20.03.2019 
Angespannte Stimmung wegen Sparprogramm

20.000 wollen Antworten vom Volkswagen-Chef

Volkswagen könnte bei seiner heutigen Betriebsversammlung eigentlich ins Stadion des VfL Wolfsburg umziehen - bis zu 20.000 Kollegen erwartet der Betriebsrat. Die Kollegen wollen Antworten von Konzernchef Herbert Diess wegen des angekündigten zusätzlichen Jobabbaus. Die Stimmung ist aufgeladen. Selbst ein Großaktionär kritisiert den Stil des Vorstands.

Zoff um den neuen Abgasprüfstandard WLTP, Milliardeninvestitionen in E-Mobilität und Digitalisierung, drohende Stellenstreichungen und Sparprogramme: Die Lage bei Volkswagen bleibt angespannt. In den nächsten fünf Jahren sollen zusätzlich 5000 bis 7000 Stellen wegfallen, ab 2023 sollen so die Kosten weiter sinken und der Gewinn um 5,9 Milliarden Euro jährlich steigen.

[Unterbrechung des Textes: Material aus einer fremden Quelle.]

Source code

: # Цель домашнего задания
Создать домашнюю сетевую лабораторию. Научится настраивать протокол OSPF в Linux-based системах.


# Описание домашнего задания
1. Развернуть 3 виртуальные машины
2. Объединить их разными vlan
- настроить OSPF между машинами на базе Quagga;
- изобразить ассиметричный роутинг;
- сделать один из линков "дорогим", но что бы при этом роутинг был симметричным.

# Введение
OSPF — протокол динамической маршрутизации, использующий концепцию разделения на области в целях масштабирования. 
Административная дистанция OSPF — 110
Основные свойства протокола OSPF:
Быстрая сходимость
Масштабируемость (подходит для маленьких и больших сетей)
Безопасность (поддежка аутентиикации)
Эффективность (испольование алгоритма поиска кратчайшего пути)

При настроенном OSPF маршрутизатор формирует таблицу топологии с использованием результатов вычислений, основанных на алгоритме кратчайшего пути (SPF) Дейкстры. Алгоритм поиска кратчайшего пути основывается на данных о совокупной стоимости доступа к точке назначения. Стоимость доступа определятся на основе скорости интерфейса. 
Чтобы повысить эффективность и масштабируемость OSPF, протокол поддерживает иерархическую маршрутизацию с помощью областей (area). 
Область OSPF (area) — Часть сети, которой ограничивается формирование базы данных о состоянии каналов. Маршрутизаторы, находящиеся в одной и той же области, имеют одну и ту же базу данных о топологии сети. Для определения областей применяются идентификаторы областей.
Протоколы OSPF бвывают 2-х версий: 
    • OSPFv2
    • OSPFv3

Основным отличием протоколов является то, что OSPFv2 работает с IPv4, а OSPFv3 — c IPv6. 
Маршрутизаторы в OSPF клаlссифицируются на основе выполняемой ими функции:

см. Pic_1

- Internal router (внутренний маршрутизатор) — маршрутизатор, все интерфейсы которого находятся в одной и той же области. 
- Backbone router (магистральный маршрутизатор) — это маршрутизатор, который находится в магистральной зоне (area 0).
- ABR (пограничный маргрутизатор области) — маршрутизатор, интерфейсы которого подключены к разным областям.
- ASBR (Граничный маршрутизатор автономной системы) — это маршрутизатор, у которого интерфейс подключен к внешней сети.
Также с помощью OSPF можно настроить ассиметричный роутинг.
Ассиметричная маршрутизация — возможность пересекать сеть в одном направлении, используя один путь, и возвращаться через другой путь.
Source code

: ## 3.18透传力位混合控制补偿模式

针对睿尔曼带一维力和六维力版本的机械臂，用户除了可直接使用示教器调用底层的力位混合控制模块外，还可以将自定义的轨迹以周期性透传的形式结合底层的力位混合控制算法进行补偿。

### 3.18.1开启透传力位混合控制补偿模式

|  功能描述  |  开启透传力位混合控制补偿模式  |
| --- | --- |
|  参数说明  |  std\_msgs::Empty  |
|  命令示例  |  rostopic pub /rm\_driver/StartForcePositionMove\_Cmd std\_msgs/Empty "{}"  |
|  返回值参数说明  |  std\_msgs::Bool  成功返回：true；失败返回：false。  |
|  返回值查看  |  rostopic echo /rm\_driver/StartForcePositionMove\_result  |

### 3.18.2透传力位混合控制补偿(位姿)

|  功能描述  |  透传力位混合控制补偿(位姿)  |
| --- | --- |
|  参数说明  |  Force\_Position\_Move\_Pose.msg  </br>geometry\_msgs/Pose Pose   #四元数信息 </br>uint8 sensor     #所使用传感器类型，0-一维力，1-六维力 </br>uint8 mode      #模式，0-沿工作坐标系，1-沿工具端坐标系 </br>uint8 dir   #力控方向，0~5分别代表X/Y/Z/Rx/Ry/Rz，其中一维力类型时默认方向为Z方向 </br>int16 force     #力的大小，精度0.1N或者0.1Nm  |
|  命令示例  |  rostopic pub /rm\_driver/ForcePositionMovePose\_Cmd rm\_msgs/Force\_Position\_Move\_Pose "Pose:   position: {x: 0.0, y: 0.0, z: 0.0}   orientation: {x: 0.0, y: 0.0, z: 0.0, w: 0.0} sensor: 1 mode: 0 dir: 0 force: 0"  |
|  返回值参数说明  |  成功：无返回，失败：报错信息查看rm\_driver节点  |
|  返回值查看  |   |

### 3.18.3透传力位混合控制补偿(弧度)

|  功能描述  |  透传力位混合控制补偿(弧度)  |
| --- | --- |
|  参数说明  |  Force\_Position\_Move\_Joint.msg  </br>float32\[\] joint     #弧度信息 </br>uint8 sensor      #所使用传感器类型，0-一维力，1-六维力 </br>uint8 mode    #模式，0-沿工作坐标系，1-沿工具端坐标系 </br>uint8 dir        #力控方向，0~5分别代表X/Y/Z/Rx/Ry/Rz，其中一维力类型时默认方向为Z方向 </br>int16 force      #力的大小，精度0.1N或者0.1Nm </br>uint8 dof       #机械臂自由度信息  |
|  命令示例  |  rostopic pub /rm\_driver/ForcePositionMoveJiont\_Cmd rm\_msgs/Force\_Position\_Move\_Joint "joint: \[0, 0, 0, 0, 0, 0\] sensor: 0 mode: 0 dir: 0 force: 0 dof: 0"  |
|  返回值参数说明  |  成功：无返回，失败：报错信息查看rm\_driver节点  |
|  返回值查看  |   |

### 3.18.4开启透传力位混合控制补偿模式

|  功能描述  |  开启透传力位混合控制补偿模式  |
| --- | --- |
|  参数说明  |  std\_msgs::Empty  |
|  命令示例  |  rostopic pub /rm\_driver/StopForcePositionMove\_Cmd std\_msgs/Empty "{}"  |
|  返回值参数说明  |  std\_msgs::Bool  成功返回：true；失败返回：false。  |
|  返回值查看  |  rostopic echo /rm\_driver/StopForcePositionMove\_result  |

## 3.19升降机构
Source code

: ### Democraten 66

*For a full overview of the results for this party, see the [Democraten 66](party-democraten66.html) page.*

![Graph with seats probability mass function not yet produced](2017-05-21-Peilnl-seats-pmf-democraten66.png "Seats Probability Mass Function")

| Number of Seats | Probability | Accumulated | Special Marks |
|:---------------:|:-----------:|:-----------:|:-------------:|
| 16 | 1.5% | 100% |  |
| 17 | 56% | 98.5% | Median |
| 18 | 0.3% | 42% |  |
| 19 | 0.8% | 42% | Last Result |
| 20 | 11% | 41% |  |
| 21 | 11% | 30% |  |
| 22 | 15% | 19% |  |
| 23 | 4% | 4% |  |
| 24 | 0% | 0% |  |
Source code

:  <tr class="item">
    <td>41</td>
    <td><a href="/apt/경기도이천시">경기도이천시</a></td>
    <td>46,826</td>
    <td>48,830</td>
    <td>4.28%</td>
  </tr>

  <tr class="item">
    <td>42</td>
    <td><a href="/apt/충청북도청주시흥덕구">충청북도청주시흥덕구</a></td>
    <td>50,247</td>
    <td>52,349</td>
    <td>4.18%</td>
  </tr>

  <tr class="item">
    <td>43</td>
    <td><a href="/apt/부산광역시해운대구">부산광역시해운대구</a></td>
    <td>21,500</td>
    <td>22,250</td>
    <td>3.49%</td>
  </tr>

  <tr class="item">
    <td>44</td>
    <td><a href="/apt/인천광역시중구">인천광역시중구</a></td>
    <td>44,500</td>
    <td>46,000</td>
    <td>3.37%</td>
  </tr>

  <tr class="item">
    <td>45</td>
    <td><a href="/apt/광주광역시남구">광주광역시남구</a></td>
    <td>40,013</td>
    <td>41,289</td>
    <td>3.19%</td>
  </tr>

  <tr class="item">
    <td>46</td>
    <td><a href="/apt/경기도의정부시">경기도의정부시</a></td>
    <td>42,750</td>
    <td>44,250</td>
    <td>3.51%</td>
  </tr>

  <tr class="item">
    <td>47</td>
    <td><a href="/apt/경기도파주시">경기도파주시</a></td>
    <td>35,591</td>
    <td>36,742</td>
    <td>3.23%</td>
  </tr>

Ziel von des Vorstands ist es es, finanziellen Spielraum zu gewinnen, um zusätzliches Geld in Zukunftstechnologien stecken zu können. Das bedeutet neue Sorgen für die Beschäftigten - vor allem zum verschärften Sparkurs werden die Mitarbeiter an Diess und Betriebsratsboss Bernd Osterloh daher bei der Betriebsversammlung am Mittwoch heute Mittwoch viele Fragen ein. Rundfunkberichten zufolge stellt sich Diess auf eine mehrstündige Versammlung ein,

Laut Betriebsratskreisen werden wegen der aktuellen Lage bis zu 20.000 Mitarbeiter bei der Betriebsversammlung erwartet. Sowohl Diess als auch Betriebsratsboss Bernd Osterloh werden zur Belegschaft sprechen.

In der vergangenen Woche war bekannt geworden, dass Volkswagen angesichts der geplanten Milliarden-Investitionen in E-Mobilität und Digitalisierung seinen Sparkurs bei der Kernmarke VW Pkw weiter verschärft und in den nächsten fünf Jahren zusätzlich 5000 bis 7000 Stellen wegfallen sollen. Der neue Personalvorstand Gunnar Kilian kündigte an, dass es Gespräche mit dem Betriebsrat geben werde, bei denen die Auswirkungen Bereich für Bereich erarbeitet würden.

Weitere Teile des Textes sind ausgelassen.